■ Exercise objective ■
Make the copy match the entries below exactly, with no pictures carried over.

┌──

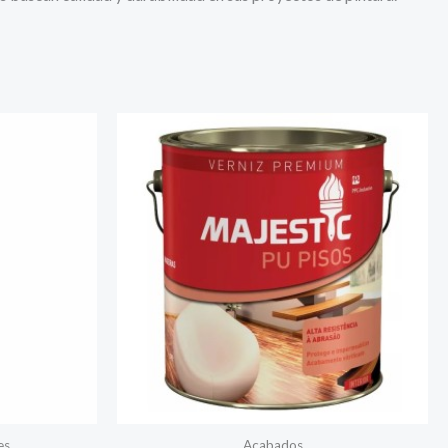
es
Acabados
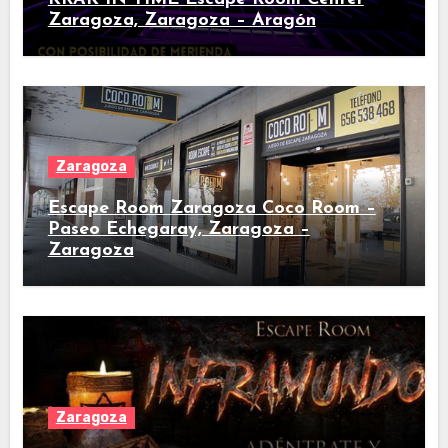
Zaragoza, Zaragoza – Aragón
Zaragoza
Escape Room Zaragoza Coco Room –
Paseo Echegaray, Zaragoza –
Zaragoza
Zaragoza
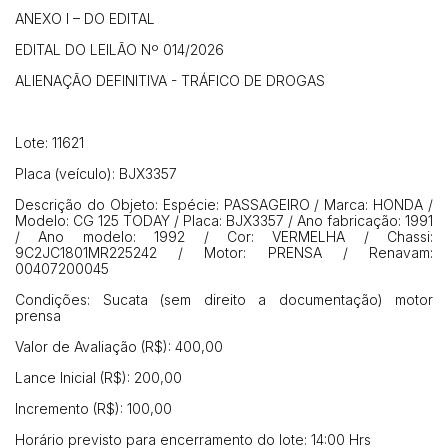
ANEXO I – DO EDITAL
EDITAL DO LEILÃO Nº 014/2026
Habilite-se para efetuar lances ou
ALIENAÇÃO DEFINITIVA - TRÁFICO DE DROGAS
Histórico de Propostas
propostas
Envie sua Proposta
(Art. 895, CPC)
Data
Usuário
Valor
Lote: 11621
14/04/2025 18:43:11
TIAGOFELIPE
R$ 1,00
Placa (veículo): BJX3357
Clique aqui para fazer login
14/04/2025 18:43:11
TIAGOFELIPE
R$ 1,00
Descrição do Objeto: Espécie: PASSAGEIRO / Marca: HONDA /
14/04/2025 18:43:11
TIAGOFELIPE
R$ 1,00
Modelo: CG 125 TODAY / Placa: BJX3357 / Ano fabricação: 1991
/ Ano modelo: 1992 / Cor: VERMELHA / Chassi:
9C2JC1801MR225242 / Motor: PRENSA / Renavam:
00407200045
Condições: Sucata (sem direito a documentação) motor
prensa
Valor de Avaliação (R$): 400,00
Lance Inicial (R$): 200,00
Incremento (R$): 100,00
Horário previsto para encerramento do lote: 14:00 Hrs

└──

■ Result of the task ■
es
Acabados
Zaragoza, Zaragoza – Aragón
Zaragoza
Escape Room Zaragoza Coco Room –
Paseo Echegaray, Zaragoza –
Zaragoza
Zaragoza
ANEXO I – DO EDITAL
EDITAL DO LEILÃO Nº 014/2026
Habilite-se para efetuar lances ou
ALIENAÇÃO DEFINITIVA - TRÁFICO DE DROGAS
Histórico de Propostas
propostas
Envie sua Proposta
(Art. 895, CPC)
Data
Usuário
Valor
Lote: 11621
14/04/2025 18:43:11
TIAGOFELIPE
R$ 1,00
Placa (veículo): BJX3357
Clique aqui para fazer login
14/04/2025 18:43:11
TIAGOFELIPE
R$ 1,00
Descrição do Objeto: Espécie: PASSAGEIRO / Marca: HONDA /
14/04/2025 18:43:11
TIAGOFELIPE
R$ 1,00
Modelo: CG 125 TODAY / Placa: BJX3357 / Ano fabricação: 1991
/ Ano modelo: 1992 / Cor: VERMELHA / Chassi:
9C2JC1801MR225242 / Motor: PRENSA / Renavam:
00407200045
Condições: Sucata (sem direito a documentação) motor
prensa
Valor de Avaliação (R$): 400,00
Lance Inicial (R$): 200,00
Incremento (R$): 100,00
Horário previsto para encerramento do lote: 14:00 Hrs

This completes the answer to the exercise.